The alphabet soup of supply chain management continues to expand, with ever new forms of technology flooding the marketplace seemingly monthly. Where, how and when to implement new tools like machine learning, AI, and blockchain can be confusing, and it’s easy to get caught up in technology for technology’s sake. Instead, you should first have a firm technology foundation, learn about the options available to layer on top of it, and then consider implementing if it’s a fit.

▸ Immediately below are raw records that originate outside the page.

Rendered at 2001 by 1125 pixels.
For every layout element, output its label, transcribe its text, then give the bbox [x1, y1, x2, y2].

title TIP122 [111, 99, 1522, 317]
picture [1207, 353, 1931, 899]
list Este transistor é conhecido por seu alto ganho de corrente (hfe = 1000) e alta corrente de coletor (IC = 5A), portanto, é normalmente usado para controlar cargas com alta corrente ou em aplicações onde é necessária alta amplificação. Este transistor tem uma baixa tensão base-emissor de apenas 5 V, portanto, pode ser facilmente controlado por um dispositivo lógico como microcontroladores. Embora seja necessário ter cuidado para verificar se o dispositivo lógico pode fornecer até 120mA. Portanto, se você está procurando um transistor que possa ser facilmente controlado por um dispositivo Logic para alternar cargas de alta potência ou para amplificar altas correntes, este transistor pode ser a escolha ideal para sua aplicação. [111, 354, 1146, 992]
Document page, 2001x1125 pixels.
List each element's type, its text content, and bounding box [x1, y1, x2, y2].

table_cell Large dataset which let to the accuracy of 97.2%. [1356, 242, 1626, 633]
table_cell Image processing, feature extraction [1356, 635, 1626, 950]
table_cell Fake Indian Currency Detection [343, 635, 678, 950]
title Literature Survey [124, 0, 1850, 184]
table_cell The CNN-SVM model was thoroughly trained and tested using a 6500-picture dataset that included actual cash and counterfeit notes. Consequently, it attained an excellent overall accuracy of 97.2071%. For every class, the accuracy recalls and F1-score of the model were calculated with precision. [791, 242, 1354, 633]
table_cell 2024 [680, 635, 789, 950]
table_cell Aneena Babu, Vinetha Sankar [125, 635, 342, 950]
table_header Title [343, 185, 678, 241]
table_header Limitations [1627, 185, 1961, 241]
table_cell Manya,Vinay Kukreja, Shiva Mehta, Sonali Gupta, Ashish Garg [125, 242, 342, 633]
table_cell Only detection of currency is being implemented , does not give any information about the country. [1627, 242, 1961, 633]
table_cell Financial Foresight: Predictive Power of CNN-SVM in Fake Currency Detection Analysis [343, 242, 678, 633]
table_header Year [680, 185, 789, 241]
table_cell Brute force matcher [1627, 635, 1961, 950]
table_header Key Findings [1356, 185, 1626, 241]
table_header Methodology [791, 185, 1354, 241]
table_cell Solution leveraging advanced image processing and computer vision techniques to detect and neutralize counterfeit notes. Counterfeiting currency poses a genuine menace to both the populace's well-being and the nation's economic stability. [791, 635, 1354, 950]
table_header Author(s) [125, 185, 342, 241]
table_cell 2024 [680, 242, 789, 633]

Let’s take a look at one of the most confusing terms out there, and how it fits into the landscape of supply chain management: blockchain. Loosely, blockchain is a shared digital ledger or “block” that allows a supply chain to track and virtually “store” assets by recording them as they move from one stop to the next. Often, specific industries will establish their own blockchain. For instance, “Beefchain,” is a Wyoming-based meat-tracking system. It begins with ranchers, who upload information on their cattle via an RFID tag to its blockchain, offering up transparency on each cow as it moves through the supply chain. Customers receive data that allows them to understand the age and origin of each cow.
In general, blockchains involve about six to seven steps in the process, beginning with transaction data and ending with the model of blockchain “government,” or agreed upon rules from all parties. While blockchain is having a rough go of it in some current situations, it’s a technology that likely isn’t going away soon, and is worthwhile to keep on your radar.